Build an API Health Check Endpoint

Every API needs a health check endpoint. It's the first thing any monitoring tool hits, the first thing load balancers query, and the first thing an on-call engineer checks at 3 AM when something seems off. But most health check endpoints are dangerously shallow — they return 200 OK as long as the web server process is alive, even if the database is down, the cache is unreachable, or a critical dependency has been offline for hours.

A good health check endpoint tells you whether your service can actually do its job, not just whether it's running. This guide covers how to build one that's genuinely useful for monitoring, along with implementation patterns in several popular frameworks.

What a Health Check Endpoint Should Do

A proper health check answers one question: "Can this service fulfill requests right now?" That means checking more than whether the HTTP server is responding. It means verifying every critical dependency the service needs to function.

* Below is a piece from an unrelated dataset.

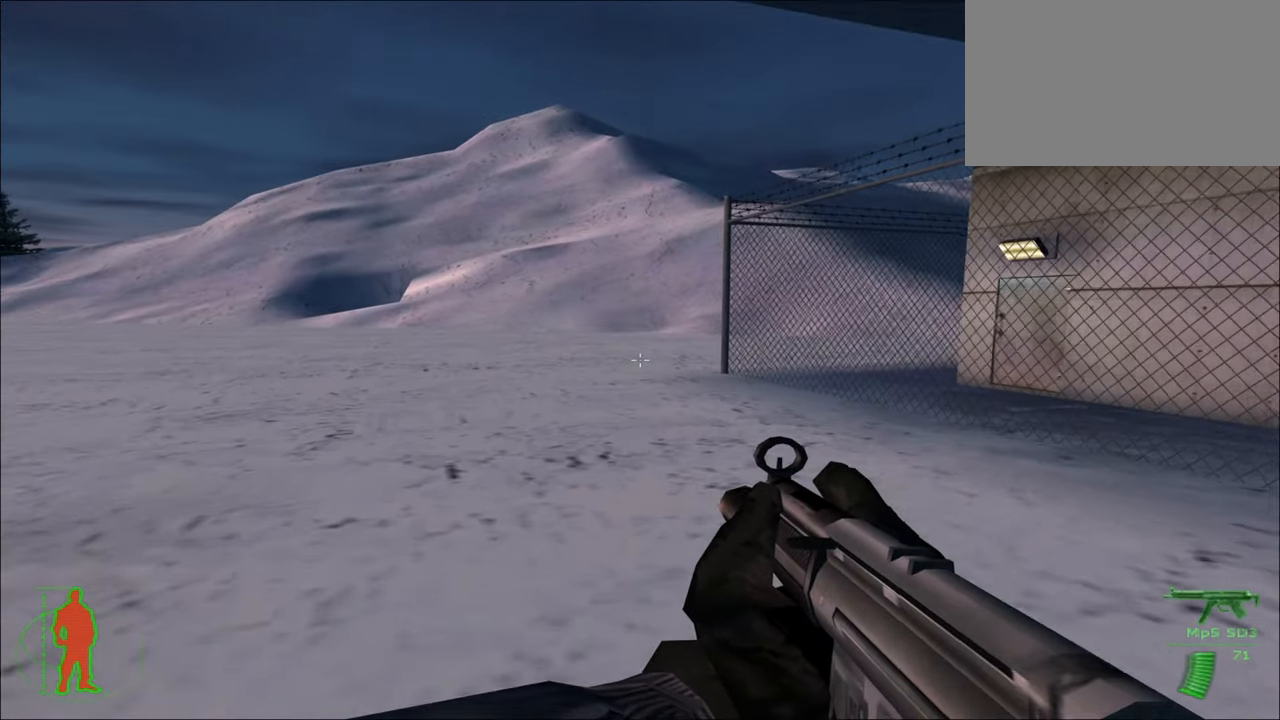
{"keys": ["w"], "mouse": [], "mouse_move": "still", "events": []}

At minimum, your health check should verify:

Database connectivity — Can the service connect to the database and execute a simple query?
Cache connectivity — If your service depends on Redis or Memcached, is it reachable?
Disk space — Is there enough disk for the service to write logs, temp files, or uploads?
Critical external services — If you depend on a payment processor or auth provider, is it reachable?

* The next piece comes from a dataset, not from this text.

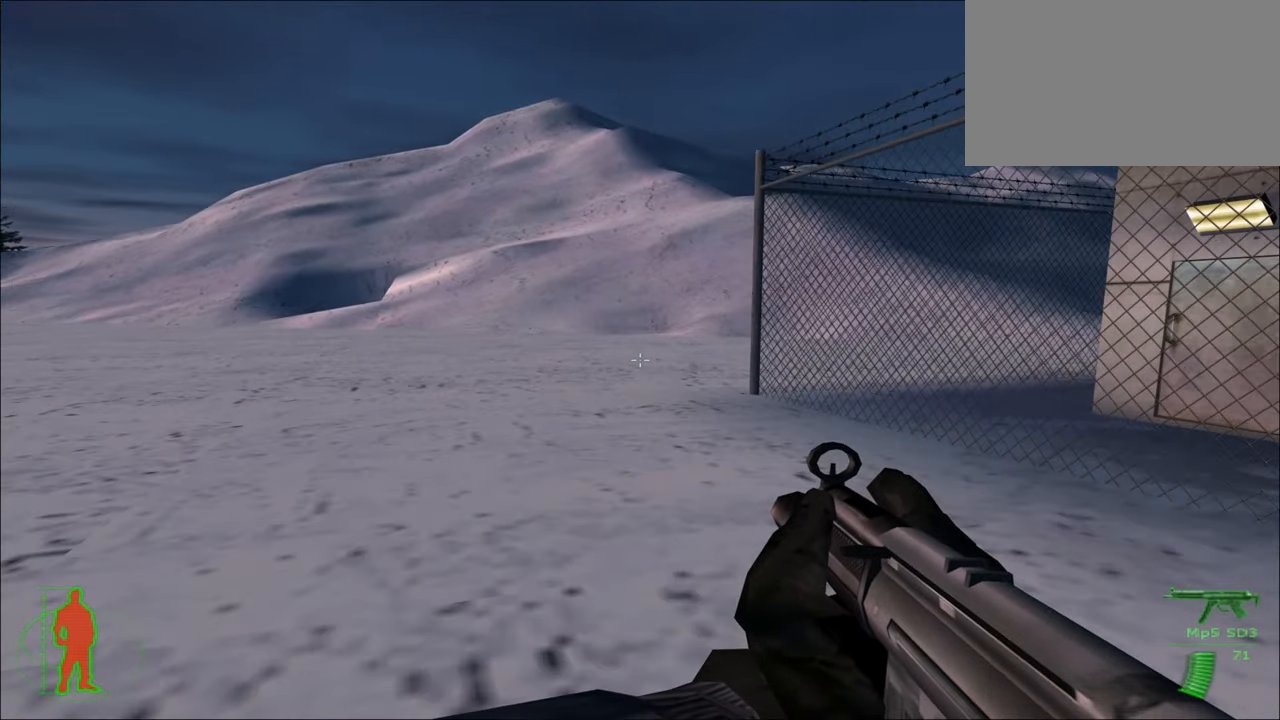
{"keys": ["w"], "mouse": [], "mouse_move": "still", "events": []}
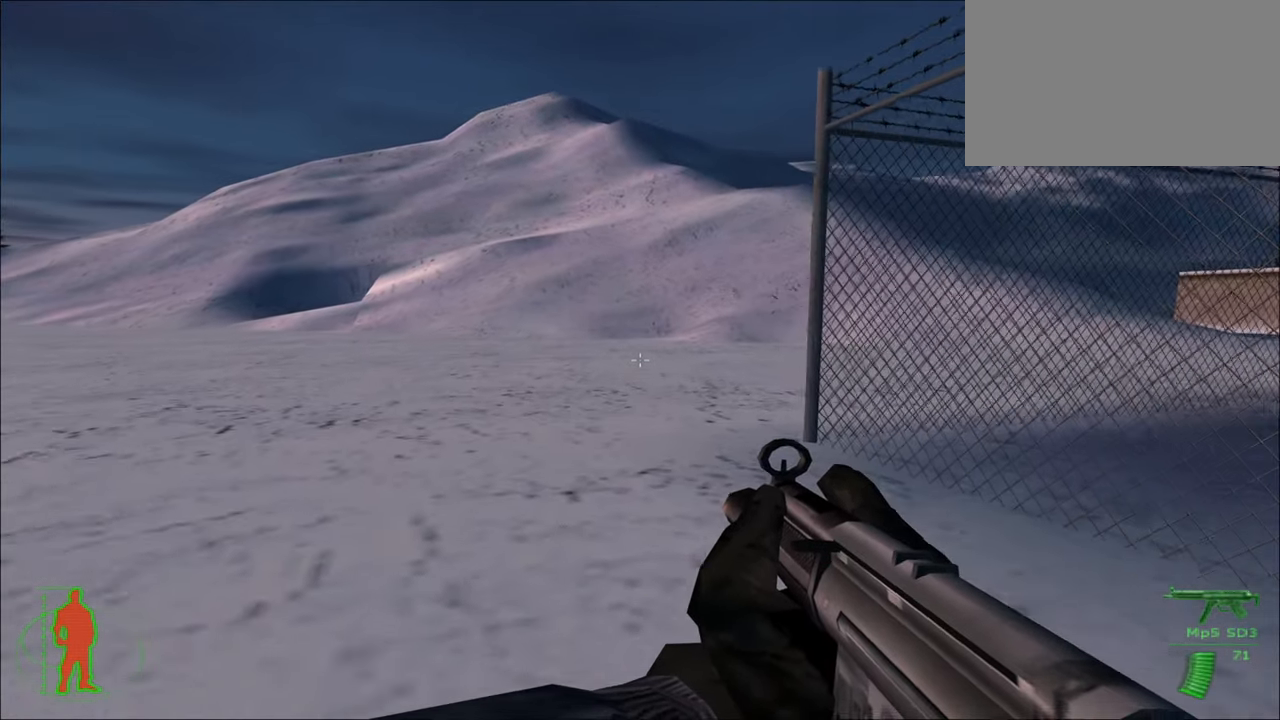
{"keys": ["w"], "mouse": [], "mouse_move": "still", "events": []}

The health check should return a clear, machine-readable response with a top-level status and individual component statuses. This lets monitoring tools (including PulseAPI) not only detect failures but understand what's failing.

The Response Format

Use a consistent JSON response format. Here's a pattern that works well:

{
  "status": "healthy",
  "timestamp": "2026-03-10T14:32:00Z",
  "version": "1.4.2",
  "checks": {
    "database": { "status": "healthy", "latency_ms": 3 },
    "redis": { "status": "healthy", "latency_ms": 1 },
    "disk": { "status": "healthy", "free_gb": 42.5 },
    "stripe_api": { "status": "healthy", "latency_ms": 145 }
  }
}

When something is failing:

{
  "status": "degraded",
  "timestamp": "2026-03-10T14:32:00Z",
  "version": "1.4.2",
  "checks": {
    "database": { "status": "healthy", "latency_ms": 3 },
    "redis": { "status": "unhealthy", "error": "Connection refused" },
    "disk": { "status": "healthy", "free_gb": 42.5 },
    "stripe_api": { "status": "healthy", "latency_ms": 145 }
  }
}

Status values should be one of three: healthy, degraded, or unhealthy. The top-level status is unhealthy if any critical component is down, degraded if a non-critical component is down, and healthy if everything checks out.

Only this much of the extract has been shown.